O elogio ao gênio de Guimarães Rosa não poderia ser maior vindo de crítico tão ferino. Para que seja compreendido, é bom que se tenha em mente a famigerada sentença rodrigueana que assevera que “toda unanimidade é burra”.
Como que para confirmá-la, Nelson Rodrigues se alegra ao encontrar detratores ou mesmo restrições à obra de Rosa. Poucos dias depois da morte do romancista, outro amigo em comum entre eles, o também escritor Otto Lara Resende, escreve a Nelson de Portugal. O dramaturgo faz suspense para si mesmo antes de ler. A opinião de Otto era muito importante para ele. Nelson já havia confessado sua insatisfação quando o amigo, em um programa de tevê, chamou João Guimarães Rosa de genial.

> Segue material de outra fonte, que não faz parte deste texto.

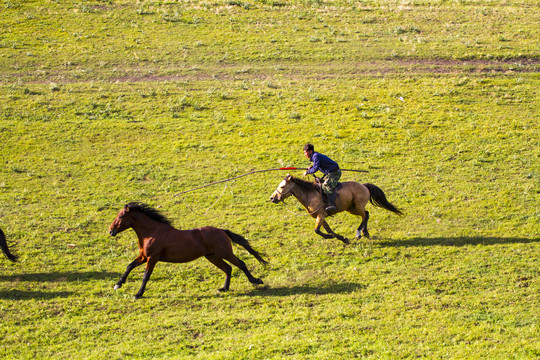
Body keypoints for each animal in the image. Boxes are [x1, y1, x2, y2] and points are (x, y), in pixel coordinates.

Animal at [268, 175, 400, 243]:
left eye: (282, 186)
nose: (272, 198)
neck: (310, 194)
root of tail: (364, 186)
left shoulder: (321, 215)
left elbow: (317, 231)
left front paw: (334, 237)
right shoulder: (320, 217)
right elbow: (327, 230)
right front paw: (342, 238)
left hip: (358, 205)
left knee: (364, 215)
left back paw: (359, 233)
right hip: (351, 209)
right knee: (366, 214)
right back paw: (365, 232)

Depois de ler a correspondência, ele se entristece. “Em toda a sua carta, o Guimarães Rosa é apenas o grande homem. O ficcionista está solene, hierático, como um mordomo de filme”.
Em outra crônica, Nelson explicaria melhor o motivo da alegria diante das restrições: “Eis o meu pânico: - que aqui se instalasse, em torno de sua figura e do seu nome, a unanimidade. Meu Deus, o formidável artista não podia virar um Pacheco. Nem teríamos o direito de erigir-lhe uma estátua do ‘Brasil chorando o gênio’. Era preciso que algum pardal desgarrado sujasse, liricamente, a sua testa de bronze”.
Mais adiante, continua:
“Ninguém fez, que eu saiba, o grande elogio de Guimarães Rosa, ou seja, o elogio de sua torre de marfim. Vou usar uma expressão de minhas crônicas esportivas: - a ‘torre de marfim’, em Guimarães Rosa, é o óbvio ululante. Foi por vezes acaciano? Ai daquele que não teve o seu momento de Acácio. E confesso: - tenho medo, não dos que negam Guimarães Rosa, mas dos que o admiram. Há um certo tipo de admiração que compromete ao infinito”.
Como se vê, a admiração do dramaturgo só cresceu com a morte de Rosa. É tentador imaginar que belas crônicas o esperado encontro não teria rendido. Nelson Rodrigues gostava de revelar detalhes de conversas e encontros com outros autores em suas confissões. E nesse caso, então, que trataria de autores tão diversos temática, psicológica e até mesmo intelectualmente?
Enquanto Guimarães Rosa se esmerava em falar de conflitos metafísicos vividos por personagens muitas vezes elevados, habitantes do sertão mítico que ele criou, Nelson Rodrigues colocava em cena personagens suburbanos vencidos por toda a sorte de comportamentos sórdidos.
A diferença também era nítida em relação à postura de cada um diante da escrita. Enquanto Rosa desaconselhava aos escritores dedicarem-se ao jornalismo, Nelson, além de dramaturgo, era um prolífero cronista e autor de inúmeros folhetins, gênero por si só considerado menor. Enquanto Rosa era um intelectual refinado e um poliglota, Nelson era tido como um intuitivo, até mesmo ignorante. E fazia questão de alimentar a fama. Em uma de suas tiradas mais deslumbrantes, nega possuir uma vasta cultura literária ao dizer ter lido apenas Dostoiévski. O interlocutor, um intelectual que leu centenas de livros "mais áridos que três desertos", pergunta: "- Só Dostoiévski?". E Nelson Responde: "- Só Dostoiévski".
A fatalidade, no entanto, impediu que Nelson Rodrigues e Guimarães Rosa se conhecessem. No dia seguinte ao encontro com Nelson em que Hélio Pelegrino ficou de apresentá-los, Rosa morreu.